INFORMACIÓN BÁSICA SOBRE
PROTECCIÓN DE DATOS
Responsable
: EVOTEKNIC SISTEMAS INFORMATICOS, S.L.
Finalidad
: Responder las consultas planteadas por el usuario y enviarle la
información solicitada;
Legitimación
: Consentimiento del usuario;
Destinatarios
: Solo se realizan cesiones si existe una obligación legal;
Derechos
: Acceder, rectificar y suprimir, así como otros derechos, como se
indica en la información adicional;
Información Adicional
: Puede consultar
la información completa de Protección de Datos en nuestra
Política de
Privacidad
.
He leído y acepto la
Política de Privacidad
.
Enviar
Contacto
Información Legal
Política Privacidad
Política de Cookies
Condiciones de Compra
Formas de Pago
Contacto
----
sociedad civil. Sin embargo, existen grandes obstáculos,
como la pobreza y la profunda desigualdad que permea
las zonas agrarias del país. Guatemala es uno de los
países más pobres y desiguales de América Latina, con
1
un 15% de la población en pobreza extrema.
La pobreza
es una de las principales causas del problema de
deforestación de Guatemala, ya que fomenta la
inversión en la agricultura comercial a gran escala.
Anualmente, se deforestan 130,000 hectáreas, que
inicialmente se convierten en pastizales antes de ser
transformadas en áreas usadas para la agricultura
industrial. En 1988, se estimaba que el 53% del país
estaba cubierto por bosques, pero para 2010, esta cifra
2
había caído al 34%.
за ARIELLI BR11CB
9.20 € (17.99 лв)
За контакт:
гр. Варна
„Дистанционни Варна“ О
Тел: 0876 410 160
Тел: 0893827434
----
* TRY IT *
Using the entries above, repeat only the lines from the one containing "como la pobreza" through the one containing "inicialmente se convierten", end lines included.

* RESPONSE BOX *
como la pobreza y la profunda desigualdad que permea
las zonas agrarias del país. Guatemala es uno de los
países más pobres y desiguales de América Latina, con
1
un 15% de la población en pobreza extrema.
La pobreza
es una de las principales causas del problema de
deforestación de Guatemala, ya que fomenta la
inversión en la agricultura comercial a gran escala.
Anualmente, se deforestan 130,000 hectáreas, que
inicialmente se convierten en pastizales antes de ser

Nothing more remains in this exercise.